■ Directions
When you transcribe the lines below, keep every word the same and leave the pictures behind.

■ Information supplied
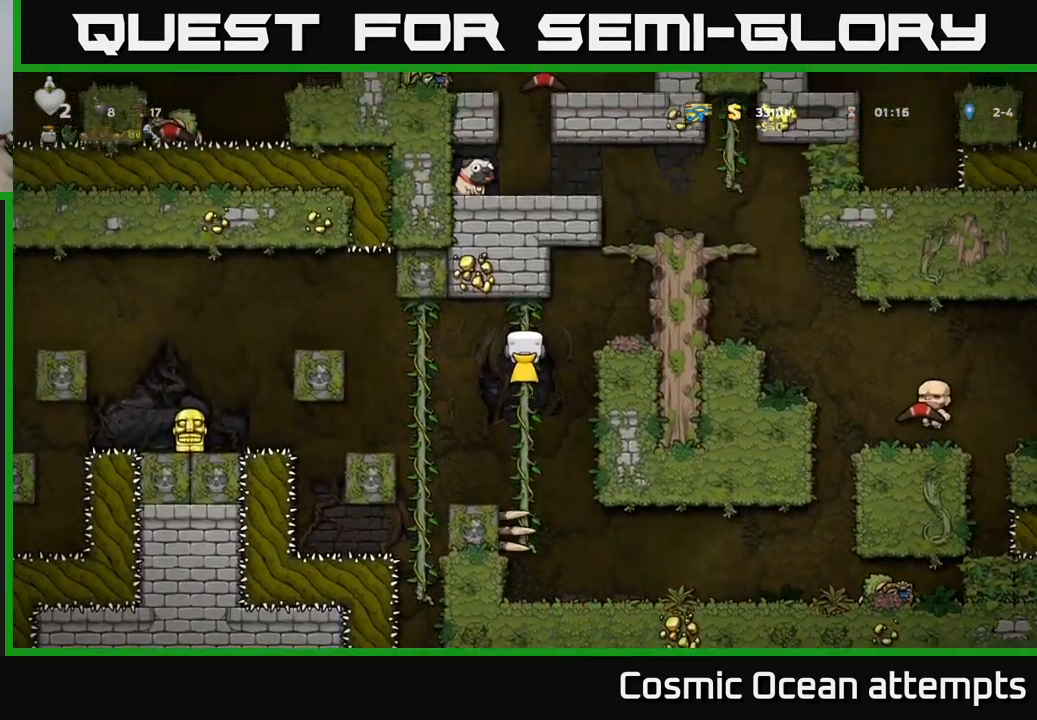
{"buttons": [], "left_stick": "center", "right_stick": "center", "events": [[150, "DPAD_RIGHT", "down"], [166, "A", "down"], [300, "A", "up"], [400, "DPAD_RIGHT", "up"]]}
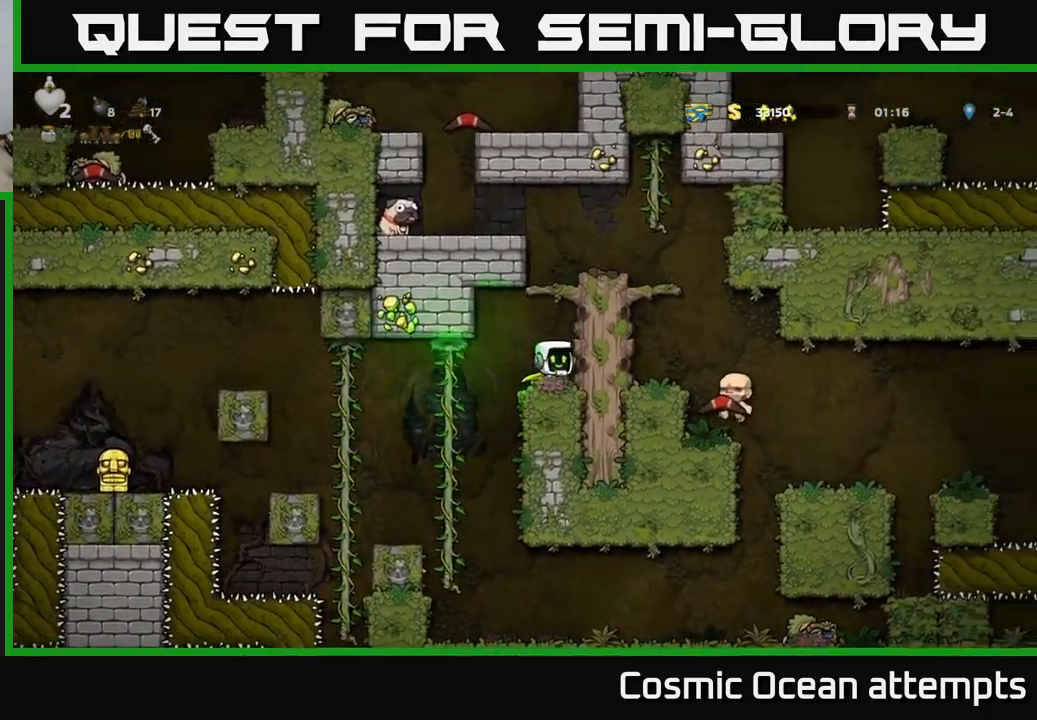
{"buttons": ["DPAD_LEFT"], "left_stick": "center", "right_stick": "center", "events": [[116, "A", "down"], [383, "DPAD_LEFT", "down"], [500, "A", "up"]]}
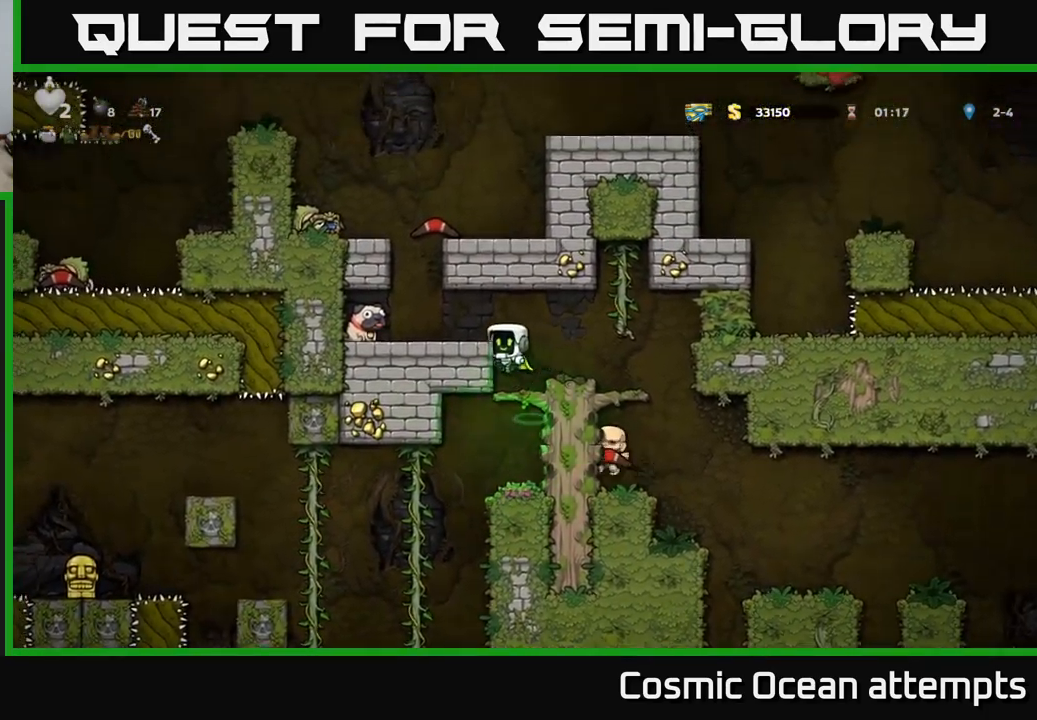
{"buttons": ["DPAD_LEFT"], "left_stick": "center", "right_stick": "center", "events": [[116, "A", "down"], [233, "A", "up"]]}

■ Task solution
{"buttons": [], "left_stick": "center", "right_stick": "center", "events": [[150, "DPAD_RIGHT", "down"], [166, "A", "down"], [300, "A", "up"], [400, "DPAD_RIGHT", "up"]]}
{"buttons": ["DPAD_LEFT"], "left_stick": "center", "right_stick": "center", "events": [[116, "A", "down"], [383, "DPAD_LEFT", "down"], [500, "A", "up"]]}
{"buttons": ["DPAD_LEFT"], "left_stick": "center", "right_stick": "center", "events": [[116, "A", "down"], [233, "A", "up"]]}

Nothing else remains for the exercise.